🤖 AI Summary
This work proposes a “patterning” approach that reframes interpretability as the active shaping of a neural network’s internal structure and generalization behavior through deliberate training data design. Grounded in linear response theory, the method employs susceptibilities to quantify model sensitivity to data perturbations and inversely solves for optimal data intervention strategies—such as reweighting and localized learning coefficient optimization—to directionally control the formation of inductive circuits. Experiments on small language models demonstrate that this technique can effectively accelerate or delay the emergence of specific circuits and, in the context of a bracket balancing task, guide the model to learn a prescribed algorithm. This represents the first demonstration of actively writing and regulating internal model structures through targeted data interventions.
📝 Abstract
Mechanistic interpretability aims to understand how neural networks generalize beyond their training data by reverse-engineering their internal structures.

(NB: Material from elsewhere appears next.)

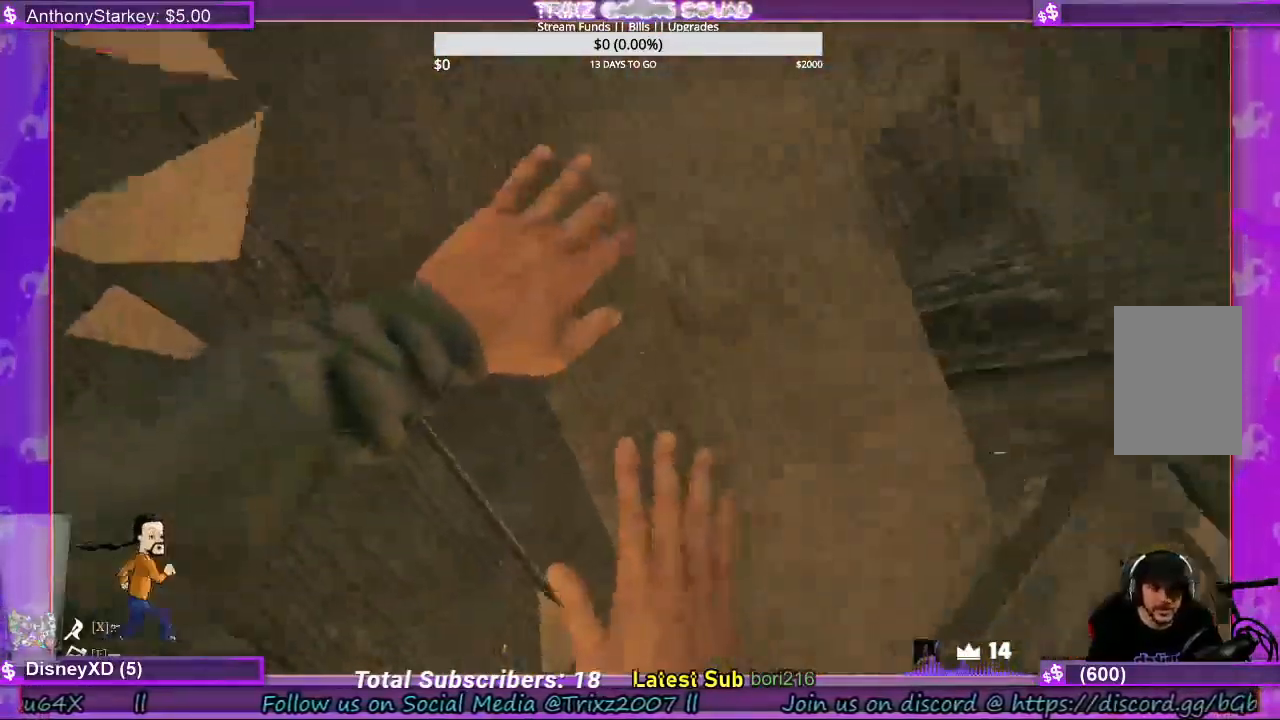
{"keys": [], "mouse": [], "events": [[167, "a", "down"], [200, "s", "down"], [267, "a", "up"], [300, "d", "down"], [300, "s", "up"], [467, "d", "up"]]}
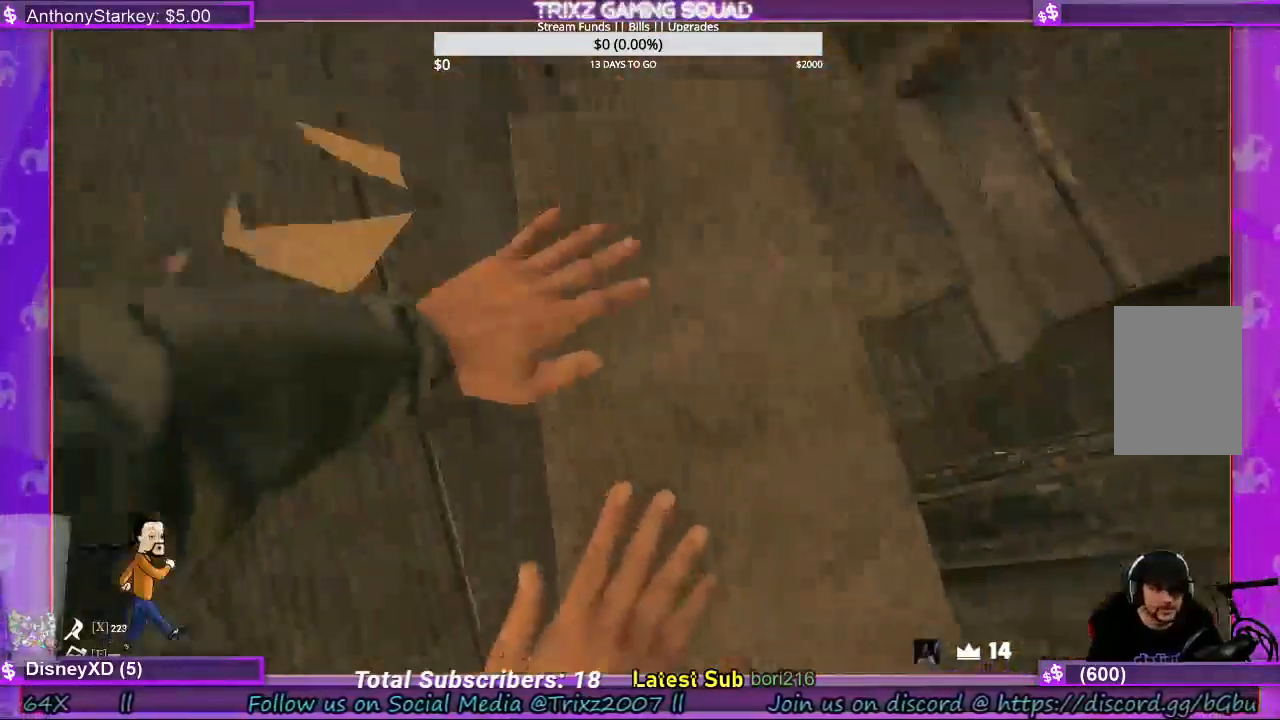
{"keys": [], "mouse": [], "events": []}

We introduce patterning as the dual problem: given a desired form of generalization, determine what training data produces it. Our approach is based on susceptibilities, which measure how posterior expectation values of observables respond to infinitesimal shifts in the data distribution. Inverting this linear response relationship yields the data intervention that steers the model toward a target internal configuration. We demonstrate patterning in a small language model, showing that re-weighting training data along principal susceptibility directions can accelerate or delay the formation of structure, such as the induction circuit. In a synthetic parentheses balancing task where multiple algorithms achieve perfect training accuracy, we show that patterning can select which algorithm the model learns by targeting the local learning coefficient of each solution. These results establish that the same mathematical framework used to read internal structure can be inverted to write it.